About this task » Repeat the records. Keep every word and mark exactly as it is.

Collected data
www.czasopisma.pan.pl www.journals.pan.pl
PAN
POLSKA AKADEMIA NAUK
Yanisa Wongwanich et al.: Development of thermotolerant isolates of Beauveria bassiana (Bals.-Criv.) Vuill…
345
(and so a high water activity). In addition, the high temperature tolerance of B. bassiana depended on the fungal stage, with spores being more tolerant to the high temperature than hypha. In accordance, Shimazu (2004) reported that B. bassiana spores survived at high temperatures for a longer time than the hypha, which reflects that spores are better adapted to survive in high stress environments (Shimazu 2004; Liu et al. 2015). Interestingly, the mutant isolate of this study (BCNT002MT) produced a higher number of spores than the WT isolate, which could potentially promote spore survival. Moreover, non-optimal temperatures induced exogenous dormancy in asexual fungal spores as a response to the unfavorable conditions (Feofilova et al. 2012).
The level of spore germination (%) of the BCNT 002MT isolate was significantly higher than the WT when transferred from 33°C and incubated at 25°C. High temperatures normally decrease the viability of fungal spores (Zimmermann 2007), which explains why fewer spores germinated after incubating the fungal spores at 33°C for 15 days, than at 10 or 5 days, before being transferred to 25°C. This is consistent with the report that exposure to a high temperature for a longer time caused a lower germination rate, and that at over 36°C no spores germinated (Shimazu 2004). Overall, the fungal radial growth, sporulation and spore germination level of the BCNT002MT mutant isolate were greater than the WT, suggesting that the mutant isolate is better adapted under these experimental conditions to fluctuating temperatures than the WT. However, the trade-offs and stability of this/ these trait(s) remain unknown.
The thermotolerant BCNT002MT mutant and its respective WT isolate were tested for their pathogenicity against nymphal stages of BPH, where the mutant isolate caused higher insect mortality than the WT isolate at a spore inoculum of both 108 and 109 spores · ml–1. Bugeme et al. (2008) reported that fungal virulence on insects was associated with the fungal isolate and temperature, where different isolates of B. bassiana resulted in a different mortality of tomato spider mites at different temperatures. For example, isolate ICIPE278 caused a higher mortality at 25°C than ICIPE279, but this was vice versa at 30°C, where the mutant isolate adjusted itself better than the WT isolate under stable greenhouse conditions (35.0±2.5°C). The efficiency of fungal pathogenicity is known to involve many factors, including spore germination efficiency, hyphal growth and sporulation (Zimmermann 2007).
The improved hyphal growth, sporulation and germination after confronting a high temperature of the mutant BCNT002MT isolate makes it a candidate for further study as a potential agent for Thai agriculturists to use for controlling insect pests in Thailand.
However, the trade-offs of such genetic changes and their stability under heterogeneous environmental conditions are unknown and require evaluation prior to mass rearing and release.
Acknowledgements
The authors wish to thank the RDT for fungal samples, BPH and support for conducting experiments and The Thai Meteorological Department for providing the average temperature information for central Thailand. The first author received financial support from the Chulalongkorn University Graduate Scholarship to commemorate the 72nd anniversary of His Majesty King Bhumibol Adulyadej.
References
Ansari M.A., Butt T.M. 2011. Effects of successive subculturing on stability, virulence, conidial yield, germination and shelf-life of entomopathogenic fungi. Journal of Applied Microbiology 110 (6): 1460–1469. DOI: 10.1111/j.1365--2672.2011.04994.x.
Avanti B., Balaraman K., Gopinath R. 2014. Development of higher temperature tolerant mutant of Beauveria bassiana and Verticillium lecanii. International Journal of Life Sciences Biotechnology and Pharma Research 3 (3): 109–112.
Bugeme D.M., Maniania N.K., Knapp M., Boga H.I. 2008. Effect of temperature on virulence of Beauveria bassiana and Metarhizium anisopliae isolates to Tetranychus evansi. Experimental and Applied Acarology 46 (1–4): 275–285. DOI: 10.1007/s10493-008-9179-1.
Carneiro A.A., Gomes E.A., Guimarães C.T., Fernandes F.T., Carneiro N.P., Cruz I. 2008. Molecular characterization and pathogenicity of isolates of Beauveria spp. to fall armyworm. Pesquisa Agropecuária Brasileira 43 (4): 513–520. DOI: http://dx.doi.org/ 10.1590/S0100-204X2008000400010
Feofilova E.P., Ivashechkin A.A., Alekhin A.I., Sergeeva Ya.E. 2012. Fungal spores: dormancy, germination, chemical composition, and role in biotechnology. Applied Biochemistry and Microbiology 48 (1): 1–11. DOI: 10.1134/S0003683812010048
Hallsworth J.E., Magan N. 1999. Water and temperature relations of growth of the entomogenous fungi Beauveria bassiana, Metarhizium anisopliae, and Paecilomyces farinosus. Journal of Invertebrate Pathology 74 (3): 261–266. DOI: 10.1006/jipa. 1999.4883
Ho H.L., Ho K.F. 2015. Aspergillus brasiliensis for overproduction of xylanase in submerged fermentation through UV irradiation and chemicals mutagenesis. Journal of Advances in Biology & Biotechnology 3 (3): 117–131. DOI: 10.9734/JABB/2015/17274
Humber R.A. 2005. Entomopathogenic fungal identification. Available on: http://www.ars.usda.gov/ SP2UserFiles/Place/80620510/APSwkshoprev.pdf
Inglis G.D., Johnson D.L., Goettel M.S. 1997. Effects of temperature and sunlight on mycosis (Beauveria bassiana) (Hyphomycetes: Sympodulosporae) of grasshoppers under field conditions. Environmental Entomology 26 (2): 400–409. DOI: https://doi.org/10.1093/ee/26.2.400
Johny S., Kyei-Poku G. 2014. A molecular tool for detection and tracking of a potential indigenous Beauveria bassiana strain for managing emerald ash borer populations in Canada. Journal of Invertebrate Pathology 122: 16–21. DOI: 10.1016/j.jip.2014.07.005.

Exercise result »
www.czasopisma.pan.pl www.journals.pan.pl
PAN
POLSKA AKADEMIA NAUK
Yanisa Wongwanich et al.: Development of thermotolerant isolates of Beauveria bassiana (Bals.-Criv.) Vuill…
345
(and so a high water activity). In addition, the high temperature tolerance of B. bassiana depended on the fungal stage, with spores being more tolerant to the high temperature than hypha. In accordance, Shimazu (2004) reported that B. bassiana spores survived at high temperatures for a longer time than the hypha, which reflects that spores are better adapted to survive in high stress environments (Shimazu 2004; Liu et al. 2015). Interestingly, the mutant isolate of this study (BCNT002MT) produced a higher number of spores than the WT isolate, which could potentially promote spore survival. Moreover, non-optimal temperatures induced exogenous dormancy in asexual fungal spores as a response to the unfavorable conditions (Feofilova et al. 2012).
The level of spore germination (%) of the BCNT 002MT isolate was significantly higher than the WT when transferred from 33°C and incubated at 25°C. High temperatures normally decrease the viability of fungal spores (Zimmermann 2007), which explains why fewer spores germinated after incubating the fungal spores at 33°C for 15 days, than at 10 or 5 days, before being transferred to 25°C. This is consistent with the report that exposure to a high temperature for a longer time caused a lower germination rate, and that at over 36°C no spores germinated (Shimazu 2004). Overall, the fungal radial growth, sporulation and spore germination level of the BCNT002MT mutant isolate were greater than the WT, suggesting that the mutant isolate is better adapted under these experimental conditions to fluctuating temperatures than the WT. However, the trade-offs and stability of this/ these trait(s) remain unknown.
The thermotolerant BCNT002MT mutant and its respective WT isolate were tested for their pathogenicity against nymphal stages of BPH, where the mutant isolate caused higher insect mortality than the WT isolate at a spore inoculum of both 108 and 109 spores · ml–1. Bugeme et al. (2008) reported that fungal virulence on insects was associated with the fungal isolate and temperature, where different isolates of B. bassiana resulted in a different mortality of tomato spider mites at different temperatures. For example, isolate ICIPE278 caused a higher mortality at 25°C than ICIPE279, but this was vice versa at 30°C, where the mutant isolate adjusted itself better than the WT isolate under stable greenhouse conditions (35.0±2.5°C). The efficiency of fungal pathogenicity is known to involve many factors, including spore germination efficiency, hyphal growth and sporulation (Zimmermann 2007).
The improved hyphal growth, sporulation and germination after confronting a high temperature of the mutant BCNT002MT isolate makes it a candidate for further study as a potential agent for Thai agriculturists to use for controlling insect pests in Thailand.
However, the trade-offs of such genetic changes and their stability under heterogeneous environmental conditions are unknown and require evaluation prior to mass rearing and release.
Acknowledgements
The authors wish to thank the RDT for fungal samples, BPH and support for conducting experiments and The Thai Meteorological Department for providing the average temperature information for central Thailand. The first author received financial support from the Chulalongkorn University Graduate Scholarship to commemorate the 72nd anniversary of His Majesty King Bhumibol Adulyadej.
References
Ansari M.A., Butt T.M. 2011. Effects of successive subculturing on stability, virulence, conidial yield, germination and shelf-life of entomopathogenic fungi. Journal of Applied Microbiology 110 (6): 1460–1469. DOI: 10.1111/j.1365--2672.2011.04994.x.
Avanti B., Balaraman K., Gopinath R. 2014. Development of higher temperature tolerant mutant of Beauveria bassiana and Verticillium lecanii. International Journal of Life Sciences Biotechnology and Pharma Research 3 (3): 109–112.
Bugeme D.M., Maniania N.K., Knapp M., Boga H.I. 2008. Effect of temperature on virulence of Beauveria bassiana and Metarhizium anisopliae isolates to Tetranychus evansi. Experimental and Applied Acarology 46 (1–4): 275–285. DOI: 10.1007/s10493-008-9179-1.
Carneiro A.A., Gomes E.A., Guimarães C.T., Fernandes F.T., Carneiro N.P., Cruz I. 2008. Molecular characterization and pathogenicity of isolates of Beauveria spp. to fall armyworm. Pesquisa Agropecuária Brasileira 43 (4): 513–520. DOI: http://dx.doi.org/ 10.1590/S0100-204X2008000400010
Feofilova E.P., Ivashechkin A.A., Alekhin A.I., Sergeeva Ya.E. 2012. Fungal spores: dormancy, germination, chemical composition, and role in biotechnology. Applied Biochemistry and Microbiology 48 (1): 1–11. DOI: 10.1134/S0003683812010048
Hallsworth J.E., Magan N. 1999. Water and temperature relations of growth of the entomogenous fungi Beauveria bassiana, Metarhizium anisopliae, and Paecilomyces farinosus. Journal of Invertebrate Pathology 74 (3): 261–266. DOI: 10.1006/jipa. 1999.4883
Ho H.L., Ho K.F. 2015. Aspergillus brasiliensis for overproduction of xylanase in submerged fermentation through UV irradiation and chemicals mutagenesis. Journal of Advances in Biology & Biotechnology 3 (3): 117–131. DOI: 10.9734/JABB/2015/17274
Humber R.A. 2005. Entomopathogenic fungal identification. Available on: http://www.ars.usda.gov/ SP2UserFiles/Place/80620510/APSwkshoprev.pdf
Inglis G.D., Johnson D.L., Goettel M.S. 1997. Effects of temperature and sunlight on mycosis (Beauveria bassiana) (Hyphomycetes: Sympodulosporae) of grasshoppers under field conditions. Environmental Entomology 26 (2): 400–409. DOI: https://doi.org/10.1093/ee/26.2.400
Johny S., Kyei-Poku G. 2014. A molecular tool for detection and tracking of a potential indigenous Beauveria bassiana strain for managing emerald ash borer populations in Canada. Journal of Invertebrate Pathology 122: 16–21. DOI: 10.1016/j.jip.2014.07.005.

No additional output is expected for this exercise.